None Dare Call It a Hostage Crisis
During the 1980 presidential election season, many Americans tuned in to ABC’s Nightline, where host Ted Koppel began each night’s program announcing “Day ____” of the Iranian hostage crisis. America was “held hostage.” On Nov. 4, 1979, Iranian “students” seized the U.S. embassy in Tehran and held 52 Americans hostage until Jan. 20, 1981, inauguration day for the new American president Ronald Reagan. ABC, CBS, and NBC frequently led off their 6 p.m. news programs with updates on the hostage crisis. The Iranians held those Americans as hostages for 444 days, despite a feeble and unsuccessful attempt by the Carter administration to rescue them. The hostage crisis was one of several reasons why Ronald Reagan, who was not the media’s favorite candidate, won a landslide victory over President Jimmy Carter in the 1980 election.

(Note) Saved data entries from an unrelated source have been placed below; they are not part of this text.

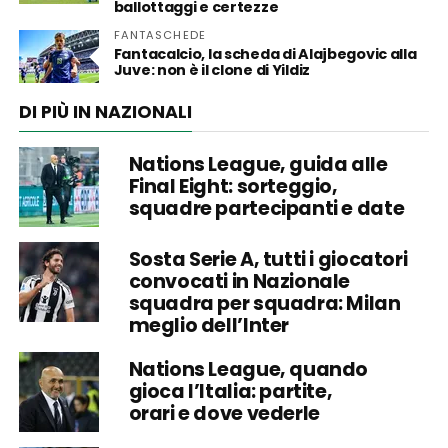
ballottaggi e certezze
FANTASCHEDE
Fantacalcio, la scheda di Alajbegovic alla
Juve: non è il clone di Yildiz
DI PIÙ IN NAZIONALI
Nations League, guida alle
Final Eight: sorteggio,
squadre partecipanti e date
Sosta Serie A, tutti i giocatori
convocati in Nazionale
squadra per squadra: Milan
meglio dell’Inter
Nations League, quando
gioca l’Italia: partite,
orari e dove vederle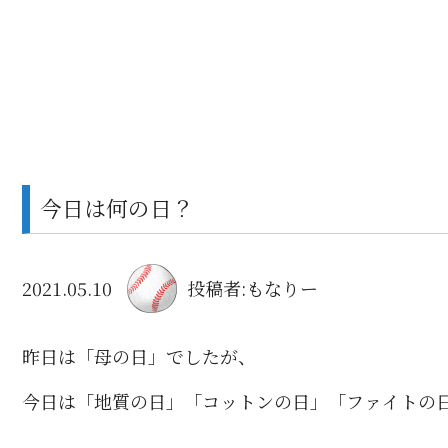
今日は何の日？
2021.05.10
投稿者:もなりー
昨日は「母の日」でしたが、
今日は「地質の日」「コットンの日」「ファイトの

Since Oct. 7, 2023, at least 120 hostages remain in Hamas captivity, including seven American citizens. The American Jewish Committee reports that 43 Americans were killed by Hamas in the initial days and weeks after the Oct. 7 attacks. Yet, there is no “hostage crisis” reported by the mainstream media on a daily basis, as in 1979–1980. In a few weeks, it will be “Day 365” of captivity for those Americans (and the many more Israelis), but ABC, CBS, and NBC are not calling this an “American hostage crisis,” and are not reporting on it daily as they did in the lead-up to the 1980 election. At most, if the networks use the word “crisis,” it is an “Israeli hostage crisis,” not an American one. This allows the media to criticize and undermine the Netanyahu government in Israel without doing any damage to the Biden–Harris administration. The mainstream media, it seems, has learned its lesson from 1979–1980. Then, they didn’t want Jimmy Carter to lose but their coverage of the hostage crisis contributed to his defeat. Now, they don’t want Donald Trump to win, so they refrain from reminding Americans that 43 of their fellow citizens were killed by Hamas and seven more have been held hostage for nearly a year. Media bias is not just how you report the “news,” but what you decide to report.

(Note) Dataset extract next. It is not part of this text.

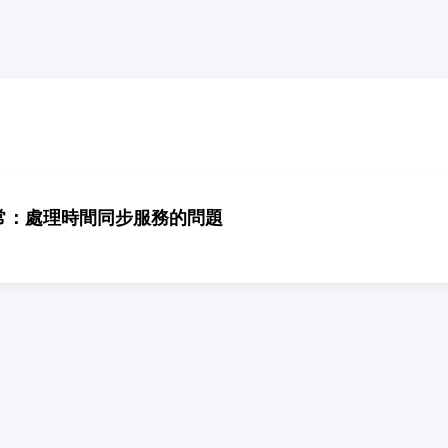
 小日常：處理時間同步服務的問題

Years after Iran released the 52 American embassy hostages, many in the media claimed that Reagan made a deal with Iran to postpone their release until he took office. Those claims were debunked by William Inboden and Joseph Ledford in a compelling essay in War on the Rocks. They were further debunked by the renowned strategist Edward Luttwak, a member of Reagan’s transition team, who revealed in an interview that Iran released the hostages because Iranian leaders “were told in a one-way communication” that when Reagan is inaugurated as president he will shortly thereafter “order the bombardment of an Iranian city,” and “there will be no negotiations” unless the hostages are immediately freed.
Middle East hostages, of course, became big news again in the mid-1980s during the so-called “Iran-Contra scandal,” which the media fueled on a daily basis in an attempt to bring down the Reagan administration for “illegally” trading arms for hostages. Democrats in Congress and their media allies tried a replay of Watergate, with special investigating committees and the appointment of independent counsel Lawrence Walsh who did his best to get Reagan, but failed. Walsh, to his everlasting discredit, did manage to indict former Reagan Defense Secretary Caspar Weinberger and released the indictment on the Friday before the 1992 presidential election, thereby helping to elect Democrat Bill Clinton. It was Walsh’s version of an “October surprise,” that may have swung the election to Clinton.
So the mainstream media is once again playing politics with the lives of American hostages by putting no pressure on the Biden–Harris administration to get the hostages freed. They don’t want a repeat of 1980, where they unwittingly helped elect Ronald Reagan. The great threat to America, they believe, is not Iran or Hamas — it is Donald Trump.